:: Problem to work on ::
All lines from the opening of the data to the line containing "power microscopy histopathology" must be returned unchanged, and only those lines.

:: Material provided ::
++++++++

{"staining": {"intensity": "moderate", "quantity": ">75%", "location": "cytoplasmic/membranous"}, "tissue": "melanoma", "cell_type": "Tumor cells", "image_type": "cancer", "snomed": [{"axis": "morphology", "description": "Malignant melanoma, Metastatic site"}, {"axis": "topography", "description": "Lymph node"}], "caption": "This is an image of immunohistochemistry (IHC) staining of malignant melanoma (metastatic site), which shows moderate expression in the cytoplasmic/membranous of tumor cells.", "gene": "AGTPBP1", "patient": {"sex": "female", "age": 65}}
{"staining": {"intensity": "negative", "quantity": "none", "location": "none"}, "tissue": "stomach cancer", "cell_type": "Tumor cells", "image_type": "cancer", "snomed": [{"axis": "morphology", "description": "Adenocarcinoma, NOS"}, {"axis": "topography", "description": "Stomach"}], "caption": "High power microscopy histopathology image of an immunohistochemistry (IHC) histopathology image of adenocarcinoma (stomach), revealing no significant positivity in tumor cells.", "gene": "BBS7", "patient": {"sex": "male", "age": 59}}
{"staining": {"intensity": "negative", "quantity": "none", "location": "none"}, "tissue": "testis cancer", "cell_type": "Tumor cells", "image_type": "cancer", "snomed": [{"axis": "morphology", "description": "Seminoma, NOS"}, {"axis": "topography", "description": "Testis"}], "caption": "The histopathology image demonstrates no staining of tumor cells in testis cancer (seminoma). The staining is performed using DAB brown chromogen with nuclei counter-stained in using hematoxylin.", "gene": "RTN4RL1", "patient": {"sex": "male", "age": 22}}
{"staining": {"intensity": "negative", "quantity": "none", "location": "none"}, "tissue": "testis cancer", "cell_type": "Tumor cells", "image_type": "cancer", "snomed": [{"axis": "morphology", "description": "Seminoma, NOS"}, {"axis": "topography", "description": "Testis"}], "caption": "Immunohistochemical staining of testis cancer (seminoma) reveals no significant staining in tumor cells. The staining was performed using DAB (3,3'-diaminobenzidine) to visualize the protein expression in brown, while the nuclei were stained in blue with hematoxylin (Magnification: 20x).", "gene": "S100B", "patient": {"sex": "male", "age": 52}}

++++++++

:: Solution for this problem ::
{"staining": {"intensity": "moderate", "quantity": ">75%", "location": "cytoplasmic/membranous"}, "tissue": "melanoma", "cell_type": "Tumor cells", "image_type": "cancer", "snomed": [{"axis": "morphology", "description": "Malignant melanoma, Metastatic site"}, {"axis": "topography", "description": "Lymph node"}], "caption": "This is an image of immunohistochemistry (IHC) staining of malignant melanoma (metastatic site), which shows moderate expression in the cytoplasmic/membranous of tumor cells.", "gene": "AGTPBP1", "patient": {"sex": "female", "age": 65}}
{"staining": {"intensity": "negative", "quantity": "none", "location": "none"}, "tissue": "stomach cancer", "cell_type": "Tumor cells", "image_type": "cancer", "snomed": [{"axis": "morphology", "description": "Adenocarcinoma, NOS"}, {"axis": "topography", "description": "Stomach"}], "caption": "High power microscopy histopathology image of an immunohistochemistry (IHC) histopathology image of adenocarcinoma (stomach), revealing no significant positivity in tumor cells.", "gene": "BBS7", "patient": {"sex": "male", "age": 59}}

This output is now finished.